> **Task description**: Identify each line below that contains the string "newSketch" and copy those lines, treating uppercase and lowercase letters as distinct.

> **Information provided**:
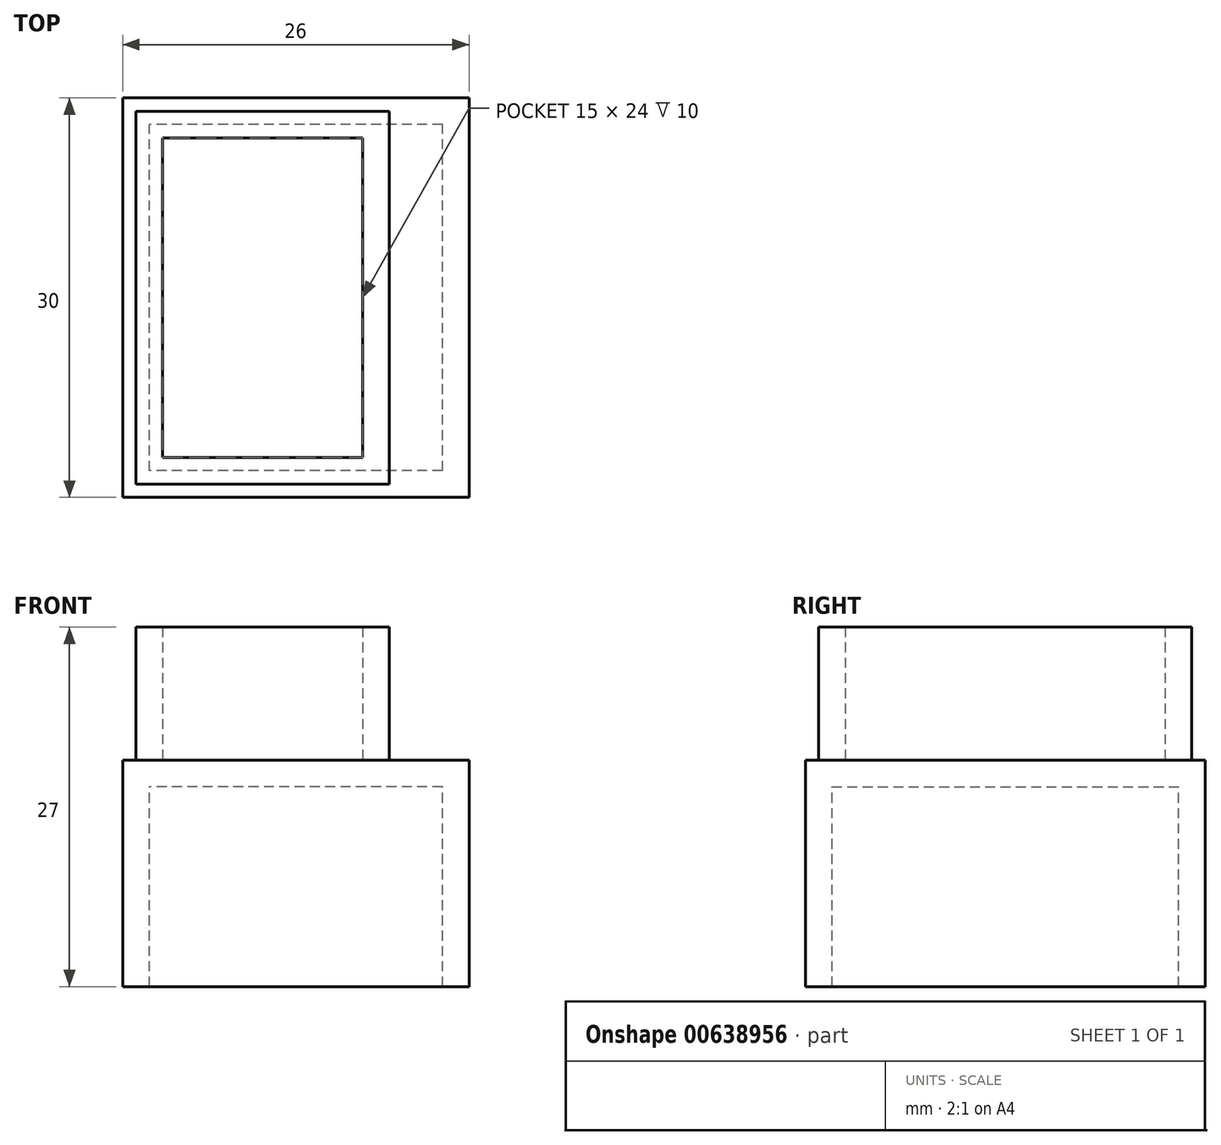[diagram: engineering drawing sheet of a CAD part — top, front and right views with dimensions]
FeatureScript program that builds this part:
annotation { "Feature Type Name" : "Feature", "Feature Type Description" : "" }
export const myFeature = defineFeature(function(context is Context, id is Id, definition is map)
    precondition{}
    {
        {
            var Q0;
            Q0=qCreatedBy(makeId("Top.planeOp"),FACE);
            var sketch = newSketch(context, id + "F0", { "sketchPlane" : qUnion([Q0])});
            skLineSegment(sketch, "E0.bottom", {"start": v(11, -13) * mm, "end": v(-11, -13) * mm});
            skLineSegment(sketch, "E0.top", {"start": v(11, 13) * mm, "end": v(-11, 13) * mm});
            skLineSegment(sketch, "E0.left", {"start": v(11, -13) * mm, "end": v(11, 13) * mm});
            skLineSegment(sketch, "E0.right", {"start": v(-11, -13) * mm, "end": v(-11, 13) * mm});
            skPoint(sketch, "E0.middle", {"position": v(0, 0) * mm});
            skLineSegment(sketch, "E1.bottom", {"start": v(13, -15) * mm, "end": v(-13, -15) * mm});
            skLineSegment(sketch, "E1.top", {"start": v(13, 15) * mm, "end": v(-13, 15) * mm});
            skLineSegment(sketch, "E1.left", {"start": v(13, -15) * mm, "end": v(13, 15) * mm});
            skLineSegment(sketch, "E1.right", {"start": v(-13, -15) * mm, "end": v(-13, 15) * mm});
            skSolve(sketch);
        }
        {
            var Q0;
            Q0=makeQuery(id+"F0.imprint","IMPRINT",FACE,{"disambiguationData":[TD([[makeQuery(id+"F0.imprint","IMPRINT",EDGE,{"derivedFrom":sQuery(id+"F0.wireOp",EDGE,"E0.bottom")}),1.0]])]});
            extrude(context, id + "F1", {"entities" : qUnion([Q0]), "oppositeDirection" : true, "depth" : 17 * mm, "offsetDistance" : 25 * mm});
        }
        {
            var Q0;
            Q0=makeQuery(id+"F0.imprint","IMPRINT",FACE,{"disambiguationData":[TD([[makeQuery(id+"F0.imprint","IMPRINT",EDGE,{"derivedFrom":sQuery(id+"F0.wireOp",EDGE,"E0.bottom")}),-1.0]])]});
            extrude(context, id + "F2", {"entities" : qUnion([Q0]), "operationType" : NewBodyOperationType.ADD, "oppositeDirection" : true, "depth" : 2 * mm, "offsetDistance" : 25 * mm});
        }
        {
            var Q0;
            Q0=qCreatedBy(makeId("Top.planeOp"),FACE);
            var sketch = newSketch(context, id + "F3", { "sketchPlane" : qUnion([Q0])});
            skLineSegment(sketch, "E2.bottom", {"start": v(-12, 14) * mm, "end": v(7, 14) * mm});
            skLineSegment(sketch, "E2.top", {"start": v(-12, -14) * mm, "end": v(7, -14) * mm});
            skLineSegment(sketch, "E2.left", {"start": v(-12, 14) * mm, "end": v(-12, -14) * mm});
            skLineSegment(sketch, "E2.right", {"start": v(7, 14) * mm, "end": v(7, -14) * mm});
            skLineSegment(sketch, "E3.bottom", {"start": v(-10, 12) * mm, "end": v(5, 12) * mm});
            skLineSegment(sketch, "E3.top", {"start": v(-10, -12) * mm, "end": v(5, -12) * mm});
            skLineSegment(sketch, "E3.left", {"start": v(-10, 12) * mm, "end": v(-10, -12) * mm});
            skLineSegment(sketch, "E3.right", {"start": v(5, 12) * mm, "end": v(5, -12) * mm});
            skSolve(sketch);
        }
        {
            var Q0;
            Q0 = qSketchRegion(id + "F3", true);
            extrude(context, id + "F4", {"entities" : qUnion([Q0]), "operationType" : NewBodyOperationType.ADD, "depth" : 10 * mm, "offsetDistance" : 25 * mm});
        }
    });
==
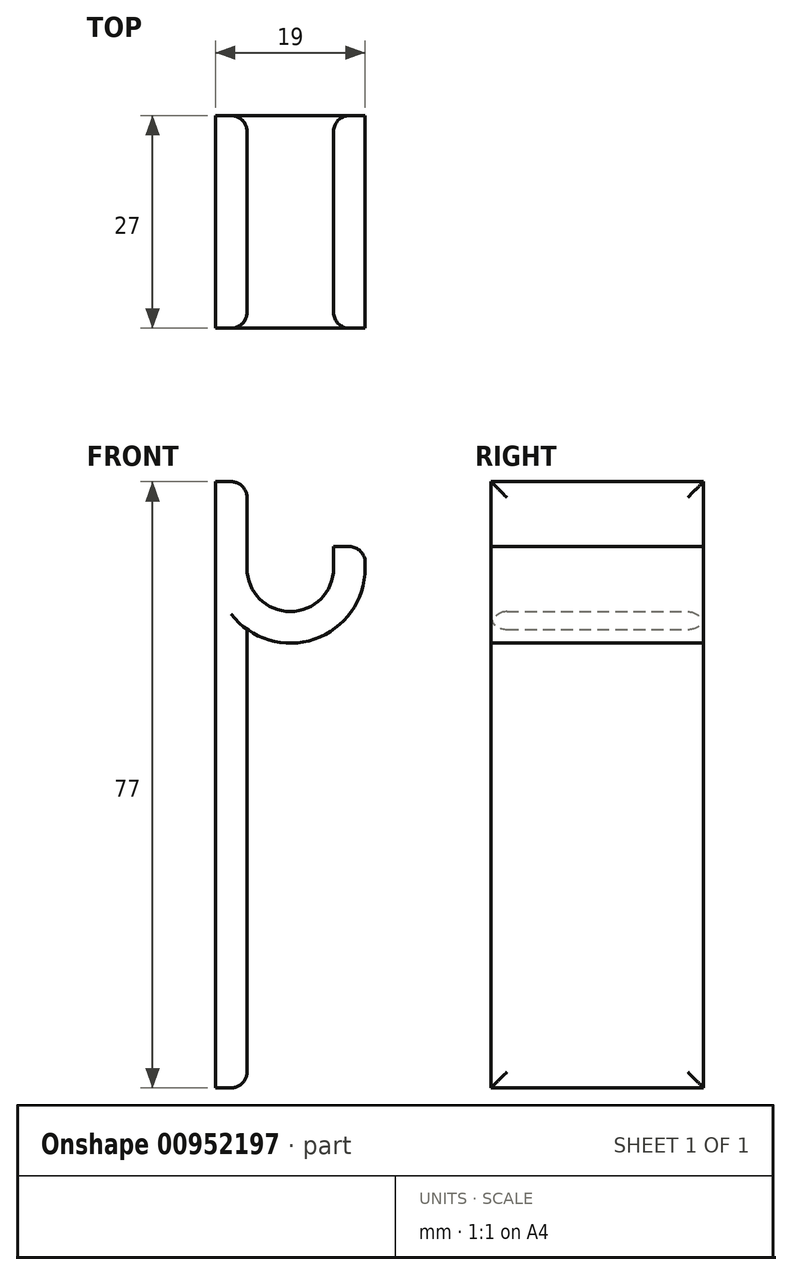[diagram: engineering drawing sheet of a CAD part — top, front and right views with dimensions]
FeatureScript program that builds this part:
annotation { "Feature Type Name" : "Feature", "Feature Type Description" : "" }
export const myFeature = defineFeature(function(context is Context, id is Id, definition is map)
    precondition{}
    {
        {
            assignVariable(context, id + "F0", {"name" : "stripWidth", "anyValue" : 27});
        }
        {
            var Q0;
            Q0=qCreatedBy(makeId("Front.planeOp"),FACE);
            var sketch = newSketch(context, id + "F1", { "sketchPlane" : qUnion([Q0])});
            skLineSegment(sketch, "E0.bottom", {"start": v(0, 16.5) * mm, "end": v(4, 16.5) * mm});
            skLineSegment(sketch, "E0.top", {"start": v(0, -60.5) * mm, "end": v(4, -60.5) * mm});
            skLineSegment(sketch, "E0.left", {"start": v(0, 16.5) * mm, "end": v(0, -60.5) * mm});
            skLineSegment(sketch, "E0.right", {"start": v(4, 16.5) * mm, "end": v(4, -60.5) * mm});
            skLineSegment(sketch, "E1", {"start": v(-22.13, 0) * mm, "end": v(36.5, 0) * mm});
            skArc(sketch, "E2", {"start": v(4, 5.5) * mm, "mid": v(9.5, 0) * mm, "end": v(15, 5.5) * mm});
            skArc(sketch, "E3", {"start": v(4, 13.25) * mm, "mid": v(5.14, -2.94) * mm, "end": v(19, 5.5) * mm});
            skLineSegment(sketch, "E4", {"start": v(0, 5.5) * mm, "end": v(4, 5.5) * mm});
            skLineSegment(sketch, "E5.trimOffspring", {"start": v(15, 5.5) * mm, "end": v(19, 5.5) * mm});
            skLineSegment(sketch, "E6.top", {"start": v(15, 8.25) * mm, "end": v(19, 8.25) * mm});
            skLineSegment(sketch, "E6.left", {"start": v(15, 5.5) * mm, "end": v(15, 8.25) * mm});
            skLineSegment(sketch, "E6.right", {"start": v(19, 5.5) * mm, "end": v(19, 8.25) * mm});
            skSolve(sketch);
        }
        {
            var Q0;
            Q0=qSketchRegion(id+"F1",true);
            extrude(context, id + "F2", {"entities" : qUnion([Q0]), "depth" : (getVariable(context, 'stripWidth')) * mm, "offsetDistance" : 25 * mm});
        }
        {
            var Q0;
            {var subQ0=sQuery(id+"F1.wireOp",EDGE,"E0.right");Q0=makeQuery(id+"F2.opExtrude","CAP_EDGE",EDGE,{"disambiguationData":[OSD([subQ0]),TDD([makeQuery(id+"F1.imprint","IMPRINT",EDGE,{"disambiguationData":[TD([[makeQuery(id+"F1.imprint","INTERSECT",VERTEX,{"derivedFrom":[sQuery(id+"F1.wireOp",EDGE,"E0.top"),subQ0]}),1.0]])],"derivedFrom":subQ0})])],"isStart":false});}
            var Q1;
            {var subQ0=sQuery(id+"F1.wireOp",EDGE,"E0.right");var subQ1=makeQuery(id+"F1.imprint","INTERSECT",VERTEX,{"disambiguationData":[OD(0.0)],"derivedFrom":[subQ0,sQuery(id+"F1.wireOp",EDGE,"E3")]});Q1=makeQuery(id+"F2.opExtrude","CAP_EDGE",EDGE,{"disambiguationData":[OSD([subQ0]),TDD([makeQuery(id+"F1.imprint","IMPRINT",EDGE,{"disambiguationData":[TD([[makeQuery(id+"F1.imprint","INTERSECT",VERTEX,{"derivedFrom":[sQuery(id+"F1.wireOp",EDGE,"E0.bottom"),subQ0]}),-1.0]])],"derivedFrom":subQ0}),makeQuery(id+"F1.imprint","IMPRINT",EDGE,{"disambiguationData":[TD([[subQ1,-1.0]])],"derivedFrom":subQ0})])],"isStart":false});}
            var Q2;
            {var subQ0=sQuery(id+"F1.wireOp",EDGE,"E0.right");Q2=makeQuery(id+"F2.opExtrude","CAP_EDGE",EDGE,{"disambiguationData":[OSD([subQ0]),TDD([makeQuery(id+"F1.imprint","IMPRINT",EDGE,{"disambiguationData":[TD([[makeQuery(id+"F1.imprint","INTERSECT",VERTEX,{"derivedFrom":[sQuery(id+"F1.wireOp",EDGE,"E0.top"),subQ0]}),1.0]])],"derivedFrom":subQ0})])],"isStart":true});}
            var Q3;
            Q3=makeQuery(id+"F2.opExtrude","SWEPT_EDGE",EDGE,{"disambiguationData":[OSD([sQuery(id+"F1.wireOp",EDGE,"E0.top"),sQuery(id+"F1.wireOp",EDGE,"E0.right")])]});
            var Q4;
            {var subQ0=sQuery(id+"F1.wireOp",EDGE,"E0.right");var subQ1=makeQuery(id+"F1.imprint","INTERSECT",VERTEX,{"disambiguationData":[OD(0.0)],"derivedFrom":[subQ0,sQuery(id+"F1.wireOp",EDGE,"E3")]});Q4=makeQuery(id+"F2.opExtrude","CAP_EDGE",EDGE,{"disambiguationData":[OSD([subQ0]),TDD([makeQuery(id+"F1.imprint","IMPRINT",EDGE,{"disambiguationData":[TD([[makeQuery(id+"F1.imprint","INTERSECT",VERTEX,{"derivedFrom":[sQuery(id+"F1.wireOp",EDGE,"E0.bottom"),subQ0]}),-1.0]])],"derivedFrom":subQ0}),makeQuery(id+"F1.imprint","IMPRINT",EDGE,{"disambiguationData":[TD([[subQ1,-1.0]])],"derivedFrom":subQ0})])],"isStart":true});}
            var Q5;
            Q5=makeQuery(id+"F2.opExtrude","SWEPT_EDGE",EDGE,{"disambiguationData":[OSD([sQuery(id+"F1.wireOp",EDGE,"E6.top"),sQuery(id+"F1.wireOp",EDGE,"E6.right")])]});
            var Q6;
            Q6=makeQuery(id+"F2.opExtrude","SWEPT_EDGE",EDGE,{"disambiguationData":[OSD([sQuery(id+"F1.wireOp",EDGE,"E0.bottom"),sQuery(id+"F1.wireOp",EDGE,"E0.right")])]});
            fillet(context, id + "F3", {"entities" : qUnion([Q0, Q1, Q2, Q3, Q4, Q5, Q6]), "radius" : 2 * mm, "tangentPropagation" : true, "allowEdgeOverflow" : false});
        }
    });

> **Exercise result**:
            var sketch = newSketch(context, id + "F0", { "sketchPlane" : qUnion([Q0])});
            var sketch = newSketch(context, id + "F3", { "sketchPlane" : qUnion([Q0])});
            var sketch = newSketch(context, id + "F1", { "sketchPlane" : qUnion([Q0])});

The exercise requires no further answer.